How am I suppose to use your program?
-
This clobbers any existing listurls.txt, gives me two copies of the data and puts a useless status message in preferedname.txt:
linkextractor http://www.blah.com/ > preferedname.txt
-
This clobbers any existing listurls.txt and puts a useless status message in urls.txt:
linkextractor http://www.blah.com/ > preferedname.txt & del listurls.t
+xt
-
This clobbers any existing listurls.txt and loses any error status message:
linkextractor http://www.example.com/ > nul & move listurls.txt prefer
+edname.txt
Suggestions:
- Don't say it's OK when it isn't. Use the correct message.
- Don't say it's OK when it is. Only send the URIs to STDOUT.
- Send error messages (incl non 200 status messages) to STDERR.
- Convert the URIs to absolute URIs.
- Remove duplicate URIs.
- Replace my $url = <@ARGV>; with my ($url) = @ARGV;.
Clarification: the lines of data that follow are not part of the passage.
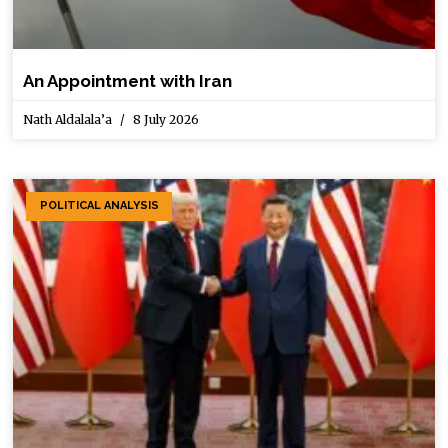
An Appointment with Iran
Nath Aldalala’a
8 July 2026
POLITICAL ANALYSIS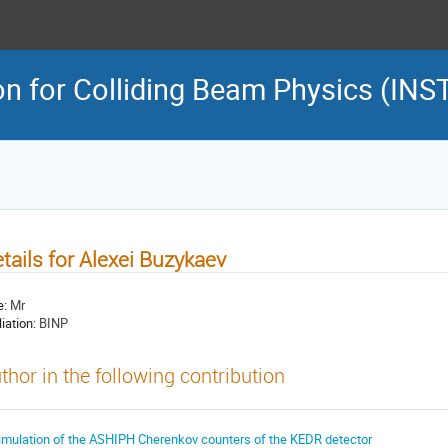
on for Colliding Beam Physics (INS
tails for Alexei Buzykaev
e:
Mr
liation:
BINP
thor in the following contribution
imulation of the ASHIPH Cherenkov counters of the KEDR detector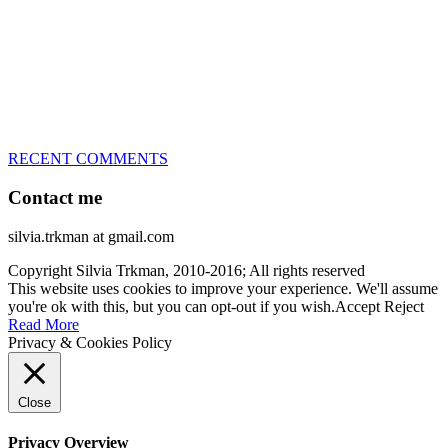
every dog she’s ever had
– National Champion for 22-times (with 5 different dogs of 3
different breeds)
– World Team member for 19-times (mostly with at least two dogs
at the time – sometimes four 🙂 )
RECENT COMMENTS
Contact me
silvia.trkman at gmail.com
Copyright Silvia Trkman, 2010-2016; All rights reserved
This website uses cookies to improve your experience. We'll assume
you're ok with this, but you can opt-out if you wish.
Accept
Reject
Read More
Privacy & Cookies Policy
Close
Privacy Overview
- The domain www.example.com (among others) was set aside for examples. It's better to use that than www.blah.com, a real live domain.
Suggestions applied:
use strict;
use warnings;
use List::MoreUtils qw( uniq );
use WWW::Mechanize qw( );
# usage: linkextractor http://www.blah.com/ > listurls.txt
my ($url) = @ARGV;
my $mech = WWW::Mechanize->new();
my $response = $mech->get($url);
$response->is_success()
or die($response->status_line() . "\n");
print map { "$_\n" }
sort { $a cmp $b }
uniq
map { $_->url_abs() }
$mech->links();
Update: At first, I didn't realize it was outputing to STDOUT in addition to listurls.txt. I recommended that the output should be sent to STDOUT. This is a rewrite.